Reproduce the entire passage about the museum visit and the painting on the stairway landing word for word, without changing anything.

*PAGE EXCERPT*.
►

I had come to the Art Museum to see the special show of Goya prints, but that particular gallery was so crowded that I could hardly get in, much less see or savor anything; wherefore I walked out again. I wandered through the other wings with their rows and rows of oils, their Greek and Roman sculptures, their stern ranks of medieval armors, their Oriental porcelains, their Egyptian gods. At length, by chance and not by design, I came to the head of a certain rear stairway. Other habitués of the museum will know the one I mean when I remind them that Arnold Böcklin's The Isle of the Dead hangs on the wall of the landing. 
I started down, relishing in advance the impression Böcklin's picture would make with its high brown rocks and black poplars, its midnight sky and gloomy film of sea, its single white figure erect in the bow of the beach-nosing skiff. But, as I descended, I saw that The Isle of the Dead was not in its accustomed position on the wall. In that space, arresting even in the bad light and from the up-angle of the stairs, hung a gilt-framed painting I had never seen or heard of in all my museum-haunting years.

◄

*SUPPLIED ENTRIES*.
►

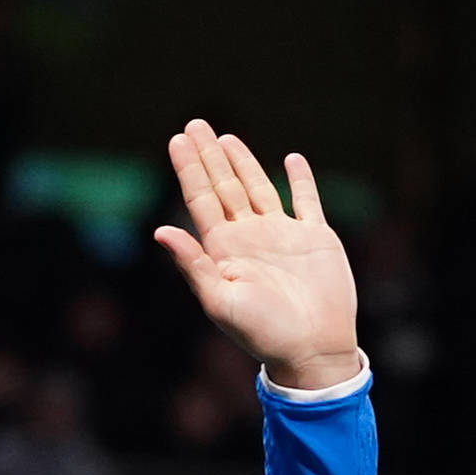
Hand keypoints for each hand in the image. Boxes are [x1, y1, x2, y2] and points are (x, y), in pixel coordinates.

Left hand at [153, 121, 358, 392]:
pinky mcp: (315, 237)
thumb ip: (193, 265)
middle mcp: (249, 237)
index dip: (189, 169)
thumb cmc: (263, 333)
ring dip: (242, 162)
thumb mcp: (220, 301)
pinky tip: (291, 159)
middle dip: (209, 156)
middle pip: (224, 186)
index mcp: (223, 250)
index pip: (200, 199)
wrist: (312, 350)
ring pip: (257, 187)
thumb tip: (160, 230)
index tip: (177, 139)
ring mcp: (282, 235)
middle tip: (195, 124)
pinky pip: (307, 200)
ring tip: (226, 137)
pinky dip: (301, 179)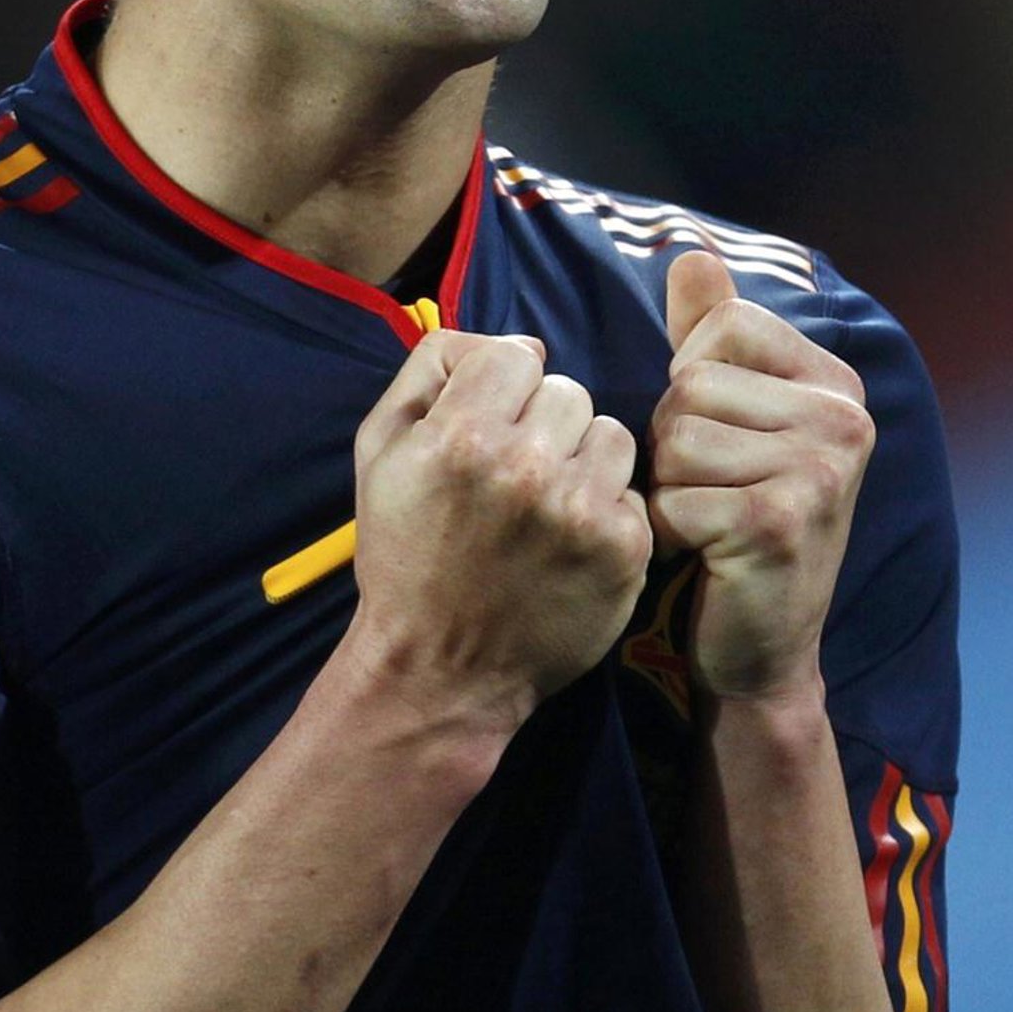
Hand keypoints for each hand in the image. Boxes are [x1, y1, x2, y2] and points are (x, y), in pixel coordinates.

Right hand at [349, 331, 651, 733]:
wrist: (439, 669)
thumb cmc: (406, 556)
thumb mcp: (379, 452)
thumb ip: (430, 372)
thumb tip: (510, 342)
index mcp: (461, 434)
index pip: (515, 355)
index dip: (500, 389)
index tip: (487, 429)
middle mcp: (526, 466)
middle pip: (567, 391)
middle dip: (542, 424)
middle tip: (515, 477)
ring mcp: (581, 509)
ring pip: (609, 433)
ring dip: (582, 461)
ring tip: (546, 506)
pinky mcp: (624, 549)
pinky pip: (632, 490)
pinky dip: (606, 510)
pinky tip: (569, 543)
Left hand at [648, 253, 873, 702]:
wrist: (759, 649)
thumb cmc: (734, 525)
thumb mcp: (729, 419)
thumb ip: (710, 336)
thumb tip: (689, 253)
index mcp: (834, 383)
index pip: (721, 327)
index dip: (690, 381)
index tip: (721, 436)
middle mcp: (844, 419)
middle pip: (690, 385)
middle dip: (672, 443)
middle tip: (713, 492)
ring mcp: (820, 471)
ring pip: (674, 438)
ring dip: (667, 487)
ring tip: (708, 521)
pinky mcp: (780, 523)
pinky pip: (671, 496)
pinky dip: (665, 531)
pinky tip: (703, 555)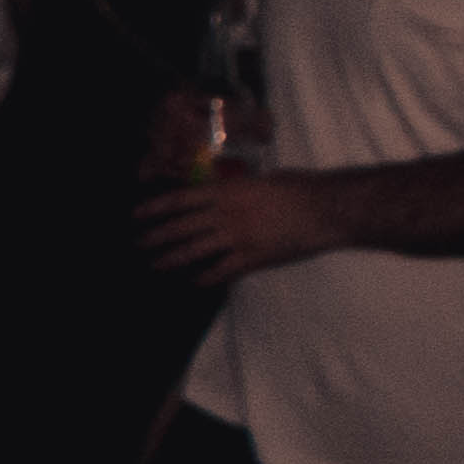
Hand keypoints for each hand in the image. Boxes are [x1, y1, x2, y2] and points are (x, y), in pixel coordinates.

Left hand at [137, 163, 340, 282]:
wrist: (328, 208)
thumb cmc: (300, 188)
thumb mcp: (261, 180)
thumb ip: (237, 189)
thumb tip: (221, 194)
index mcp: (226, 191)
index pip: (179, 200)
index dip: (154, 209)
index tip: (136, 216)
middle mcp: (224, 214)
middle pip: (179, 228)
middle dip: (154, 238)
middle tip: (138, 246)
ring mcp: (236, 237)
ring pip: (193, 251)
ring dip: (170, 260)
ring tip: (154, 266)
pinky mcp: (252, 257)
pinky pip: (220, 271)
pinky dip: (203, 278)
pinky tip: (192, 283)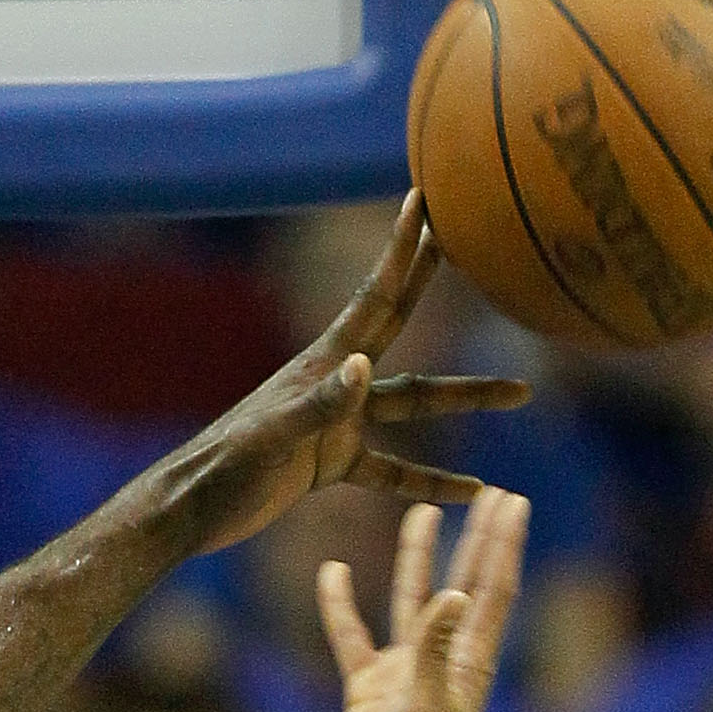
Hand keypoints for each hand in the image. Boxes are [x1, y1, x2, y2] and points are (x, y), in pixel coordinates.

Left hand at [156, 196, 526, 560]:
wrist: (190, 512)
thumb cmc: (221, 473)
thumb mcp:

◄

*EXERCISE RESPONSE*.
I had come to the Art Museum to see the special show of Goya prints, but that particular gallery was so crowded that I could hardly get in, much less see or savor anything; wherefore I walked out again. I wandered through the other wings with their rows and rows of oils, their Greek and Roman sculptures, their stern ranks of medieval armors, their Oriental porcelains, their Egyptian gods. At length, by chance and not by design, I came to the head of a certain rear stairway. Other habitués of the museum will know the one I mean when I remind them that Arnold Böcklin's The Isle of the Dead hangs on the wall of the landing. 
I started down, relishing in advance the impression Böcklin's picture would make with its high brown rocks and black poplars, its midnight sky and gloomy film of sea, its single white figure erect in the bow of the beach-nosing skiff. But, as I descended, I saw that The Isle of the Dead was not in its accustomed position on the wall. In that space, arresting even in the bad light and from the up-angle of the stairs, hung a gilt-framed painting I had never seen or heard of in all my museum-haunting years.